Sorry about all the not pleasant goings on.
But I will give a big second to your last paragraph above. I’ve had so many things removed and I used sunscreen. But I worked for 11 yrs in professional sports, had to wear a uniform with short sleeves and outdoors and I used sunscreen, a lot of it and very good brands. But the sun goes round and round and while we sleep, it truly never does. It works it’s magic on you even after you can’t see it.

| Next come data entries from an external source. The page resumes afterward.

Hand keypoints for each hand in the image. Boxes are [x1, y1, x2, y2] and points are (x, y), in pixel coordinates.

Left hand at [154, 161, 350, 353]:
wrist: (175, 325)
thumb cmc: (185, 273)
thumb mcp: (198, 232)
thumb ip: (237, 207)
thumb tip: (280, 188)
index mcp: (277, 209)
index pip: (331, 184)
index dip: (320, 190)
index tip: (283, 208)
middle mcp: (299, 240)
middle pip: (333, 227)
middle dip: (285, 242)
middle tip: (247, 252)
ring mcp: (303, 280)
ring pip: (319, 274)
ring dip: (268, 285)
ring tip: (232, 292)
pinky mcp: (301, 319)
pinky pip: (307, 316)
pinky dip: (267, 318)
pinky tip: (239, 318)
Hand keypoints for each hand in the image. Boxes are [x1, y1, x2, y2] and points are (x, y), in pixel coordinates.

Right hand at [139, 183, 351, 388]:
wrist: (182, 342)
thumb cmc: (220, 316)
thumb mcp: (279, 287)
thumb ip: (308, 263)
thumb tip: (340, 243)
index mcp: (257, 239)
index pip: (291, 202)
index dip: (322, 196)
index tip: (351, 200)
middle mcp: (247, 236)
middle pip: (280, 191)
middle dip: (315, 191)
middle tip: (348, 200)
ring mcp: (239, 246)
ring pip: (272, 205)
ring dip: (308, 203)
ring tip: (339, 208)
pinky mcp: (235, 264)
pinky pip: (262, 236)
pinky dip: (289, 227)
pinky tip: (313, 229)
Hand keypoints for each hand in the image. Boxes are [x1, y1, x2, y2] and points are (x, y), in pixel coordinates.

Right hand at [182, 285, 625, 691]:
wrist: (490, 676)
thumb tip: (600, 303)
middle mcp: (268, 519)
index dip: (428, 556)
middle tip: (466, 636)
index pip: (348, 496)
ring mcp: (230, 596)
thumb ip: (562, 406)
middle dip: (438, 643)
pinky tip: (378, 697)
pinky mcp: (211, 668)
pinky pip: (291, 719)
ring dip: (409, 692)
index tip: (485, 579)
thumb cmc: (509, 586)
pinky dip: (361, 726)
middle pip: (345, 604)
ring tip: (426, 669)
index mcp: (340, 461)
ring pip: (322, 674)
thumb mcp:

IOW, I very, very highly second your last paragraph.
Ruckus
@Soprano2:
TFG – SFB is lying? Aghast I am, that such an upstanding asswipe as he would lie! Has he ever done this before? What is this world coming to?
Paul in KY
@Low Key Swagger: I really like Chicago (the places I go to, anyway). Plus, only go in Spring or Summer or Fall. So take this endorsement with a grain of salt :-)
Princess
@Kirk Spencer: My kid lived in that area recently . It’s great! Good choice.
satby
@rikyrah: right? and that’s just within the city, my jobs tended to alternate downtown, then ‘burbs (ick!), then downtown again. Loved the downtown ones, because the Rock was two blocks from my old house. Virtually all my neighbors took the train in.